Тибетское Евангелие - страница 4
В больничке, где он лежал, больные в палате не церемонились, сказали ему ясно и просто: да, батька, ты ж весь изранен напрочь, ну ты смотри на все философски, тебе ведь немного осталось, так что пей-гуляй в свое удовольствие! А врачи тебе уж ничем не помогут, ничем! «Ничего тебе, Василий-царь, не вырежут и ничего не вставят, – прокряхтел врач, сидя возле него на краю его койки на последнем, перед выпиской, обходе, – ну вот совсем ничегошеньки! Прострелен ведь насквозь, искорежен, живого места нет… Да тело б ладно… Башка у тебя… Я б тебе никогда не сказал, да жаль мне тебя, уйдешь отсюда без правды! Правда – ведь она лучше обманки?» Врач сделал такое движение ртом и рукой, будто курил. Наверное, хочет закурить, подумал он. Пошарил под матрацем, вытащил пачку папирос. Вот, курите, молча, вежливо сказали его рука и глаза. Врач замахал толстенькой мягкой лапкой, будто муху отгонял: «Что вы, что вы! Папиросы! Да я их… сто лет назад… Все уж сейчас сигареты!.. а вы…» Он повел кривым ртом вбок и упрятал пачку обратно под матрац. «А у меня на сигареты денег нет».
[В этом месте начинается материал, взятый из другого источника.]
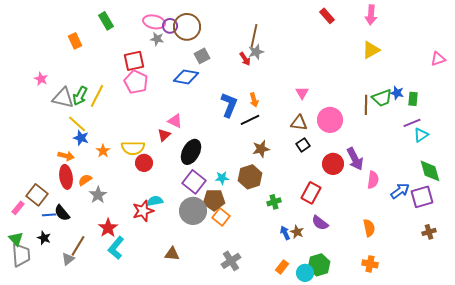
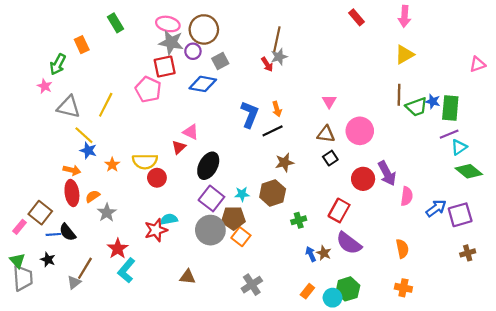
purple circle: (170, 26) -> (193, 51), moved
gray star: (157, 39) -> (171, 43), size x1.6
red square: (134, 61) -> (165, 67), moved
green arrow: (80, 96) -> (58, 64), moved
green rectangle: (413, 99) -> (450, 108), size x1.6
brown line: (366, 105) -> (399, 95), moved
green diamond: (430, 171) -> (469, 171), moved, turned -35
purple semicircle: (320, 223) -> (349, 243), size x1.4

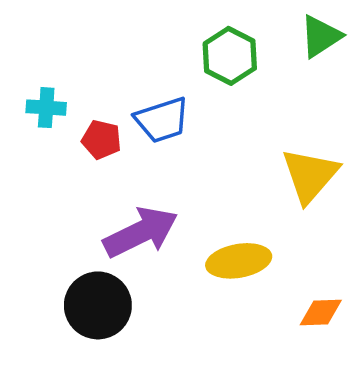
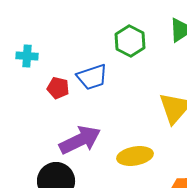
cyan cross: (46, 108) -> (27, 56), moved

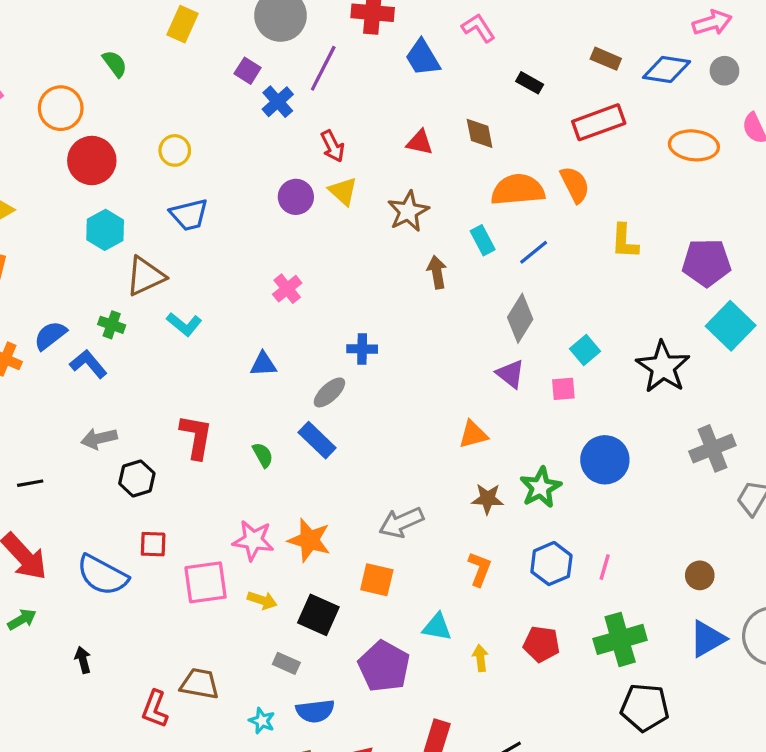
Пустой дом ожег его пустыми глазами окон. Стекла шкафов хохотали. Чашки скалились щербатыми фарфоровыми ртами. Он схватил со стола чашку и швырнул ее об стену. Звон отрезвил его, и он тихо, нежно, неслышно заплакал над собой, над приговором своим. Он оплакивал свою смерть, будто б она была живая и вот умерла, и вот лежит перед ним в гробу.
Всю ночь он пролежал, глядя в затянутый паутиной потолок. Совсем один, вот ведь штука!
А сколько в целом мире людей совсем одних?
Утром встал, оделся, надел свой старенький овчинный зипунчик, шапку напялил по самые брови – и вышел из дома, лишь бы идти, перебирать ногами. Деньги в кармане водились: звякала мелочь, шуршали бумажки – вчера он сдал найденную стеклотару. Он искал бутылки в оврагах и на задворках, как грибы. И они сами его находили. Поэтому он сегодня был богатый, очень богатый. И сам себе завидовал. И шел вперед. И слезились глаза. И дрожали в улыбке губы.
Родной холодный город на берегу ледяной зеленой реки, где он прожил всю жизнь, сыпал ему в глаза, в лицо куревом и фонарями, руганью и звоном трамваев, смехом и блеском наглых витрин, искусной резьбой деревянных наличников и дрожащими над головой проводами, облепленными искрами куржака. И ветки деревьев тоже были обваляны в сахарном куржаке; куржак свисал с ветвей старинным кержацким кружевом, плыл перед лицом царицыным лунным покрывалом, осыпался призраком мертвой свадьбы, мертвых крестин, мертвых похорон. И он шел по городу, не зная, не чувствуя, идет ли; а может, уже летит, а может, он уже умер!
«Я живой, я живой, – шептал он себе заледеневшими, жесткими губами, – я еще живой, нет, врешь, гадина, живой».
Перед глазами вымахнула и растаяла в метели яркая красная бабочка афиши. Он остановился, вернулся, чтобы рассмотреть. «ЛИДИЯ ЯНОВСКАЯ. ОРГАННЫЙ КОНЦЕРТ. ПРОГРАММА: ИОГАНН СЕБАСТЬЯН БАХ. ПРЕЛЮДИЯ И ФУГА СОЛЬ-МАЖОР. ФАНТАЗИЯ И ФУГА СОЛЬ-МИНОР. ПАССАКАЛЬЯ ДО-МИНОР. ТОККАТА И ФУГА РЕ-МИНОР. НАЧАЛО В 18 ЧАСОВ. БИЛЕТЫ ПРОДАЮТСЯ».
А-а, сказал он себе под нос, ага! Музыка! Музычка, концертики, играют всякие Лидочки…
У первого же прохожего спросил: не знаете, где тут у нас на органе играют? Прохожий сначала осклабился: на органе или на органе?! – но, поймав злой высверк его маленьких зверьих, из-под бровей, глаз, осекся: «Да напротив Крестовоздвиженской церкви старый польский костел, там органный концертный зал, вот туда и идите». И окинул его ледяным, поганым ушатом пошлого взгляда: интересно, чего это тебе, лахудренок замызганный, в органном-то зале филармонии понадобилось? Или, может, милостыньку поклянчить желаешь? Так там и храм рядом, все путем.